Я даже не поняла, что пошло не так. Внедорожник вдруг повело: одна секунда, один раз я успела моргнуть, один раз мама успела взвизгнуть. Скрип тормозов, раздирающий скрежет — и я лечу вверх тормашками. Перед глазами все кружится, плечо болит, ноет шея. Потом двигатель умолк, звон в ушах постепенно тоже. Я кое-как выпуталась из ремня безопасности, опустила ноги — крыша теперь находилась подо мной, а сиденья наверху. Родители висели на ремнях, как парашютисты на стропах. Мама без движения. Отец слабо вздрагивал.

— Папа-а! — взревела я, размазывая сопли по лицу.

Отец булькнул горлом. Ломано дернулся.

Что-то в нем загипнотизировало меня, заставило заткнуться. Слезы встали комом в груди, там же остались и слова — на целый год последовавшей реабилитации. Мне вдруг сделалось очень холодно. Захотелось спрятаться, стать невидимой. Захотелось проснуться в своей кровати.

Первый час отец глухо стонал. Протяжно, с периодичностью в несколько минут, будто засыпал. А я затаилась в дальнем углу салона, под спинкой сиденья, и слушала в тупом оцепенении. Не хотела, не могла дотронуться до развороченной, поблескивающей алым ноги. До скрытого налипшими волосами лица с раздутыми губами. Это был не мой папа, а кто-то другой, кто-то сломанный, некрасивый. И выбраться из машины не могла — словно окаменела от шока. Просто слушала, как уходит его жизнь.

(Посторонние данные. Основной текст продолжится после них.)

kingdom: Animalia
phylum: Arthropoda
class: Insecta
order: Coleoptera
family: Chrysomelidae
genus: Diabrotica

Стон. Молчание. Стон. Молчание. Стон…

Молчание.

Я осталась одна.

Шоссе было безлюдным, никого в оба конца на долгие-долгие мили. Машины по нему ездили редко, городов поблизости не было. Только снег, горный гребень и асфальтовая полоса, а за ней призрачно мерцающая долина. Тишина, какая может быть только в снегах. Белая пустошь, красивая и равнодушная. Через какое-то время я пересилила себя и выбралась через разбитое боковое стекло. Бесцельно ходила кругами у вздыбленных к небу колес, чувствуя, как дорожки слез примерзают к коже. Когда перестала ощущать ступни, не выдержала и забралась в относительное тепло салона. Там хотя бы не дуло; все стекла, кроме одного, потрескались, но каким-то чудом остались целы.

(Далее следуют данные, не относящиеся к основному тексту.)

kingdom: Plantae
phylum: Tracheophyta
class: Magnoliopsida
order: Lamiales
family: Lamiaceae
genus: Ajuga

Еще через несколько часов захотелось есть. От сэндвичей, которые мы брали на заправке, остались только обертки. Я пробралась на передние сиденья, стараясь не касаться неподвижных тел. Обыскала все там, перемазавшись в крови. Единственным, что я нашла, была жвачка в бардачке. Замерзшие подушечки ломались во рту, затем таяли, вязли на зубах, а я жевала одну за другой, унимая голод и страх. Старалась не смотреть на лобовое стекло. На тела, закрывающие обзор. Окно рядом со мной медленно затягивал иней, пока не осталось круглая, с кулак размером проталина, на которую я изредка дышала.

До сих пор помню тот рассвет — нежно-желтый, растекающийся между низкими облаками и цепью гор, лиловой в тумане. Помню каждую его секунду. Казалось, он тянется бесконечно, этот мой последний рассвет. Хотелось спать, глаза слипались. Холод цепко обхватил меня, и я провалилась в какое-то другое место. Рядом стоял кто-то — я видела его невысокий высокий силуэт на фоне окна. И занавески с микки маусами и дональдами даками, россыпь фигурок на синей ткани. Микки маусы и дональды даки, помню их отчетливо. А мальчику, стоящему рядом, было очень грустно, так же, как и мне. Я так погрузилась в ту, иную реальность, что не слышала визга тормозов остановившегося рядом грузовика. Ни криков водителя, ни шороха рации. Была где-то далеко. С Аляской меня связывала лишь кровь. Везде: на стекле, на обивке салона, в воздухе, на лице, на моих руках...

И спустя десять лет я снова в ней, как в красных лаковых перчатках. Сижу рядом с Крисом, мне говорят, что "ранения не опасны для жизни", но меня всю трясет. И я опять не могу ничего сделать, только смотрю.

Как его грузят в черную машину «Герметиса».

Как его руки протыкают иглами, подводят капельницу.

Как бледнеет его лицо под кислородной маской.

Если ничего серьезного, то почему я совсем его не чувствую? Раньше ловила его гнев, радость или страх, а теперь ничего, будто внутри меня все выскребли. Снова впадаю в тупое оцепенение, цепляюсь за его безвольные пальцы. Не могу плакать, что-то упорно не дает.

Он закрыл меня собой. Повалил на асфальт и упал сверху. И нас опалила взрывная волна. Было бы хуже, но Грин сумел направить огонь в другую сторону, основной удар пришелся на лобовое стекло и второй борт. Нас оглушило, осыпало осколками и обломками фургона. Одна из этих железок прилетела Крису в голову, как мне сказали уже в машине. Сама-то я не сразу поняла. Просто вылезла из-под него и заорала, видя кровь, заливающую его лицо. В тот момент он так напомнил мне отца… Я будто снова очутилась на Аляске. В железном гробу на троих.

2. Сара

 

Линия бежит по зеленому экрану. Взмывает резко вверх, а после так же резко срывается вниз, подпрыгивая на мелких зубцах. Небольшое затишье — и снова вверх. За последние три дня это единственные взлеты и падения Кристиана Браны.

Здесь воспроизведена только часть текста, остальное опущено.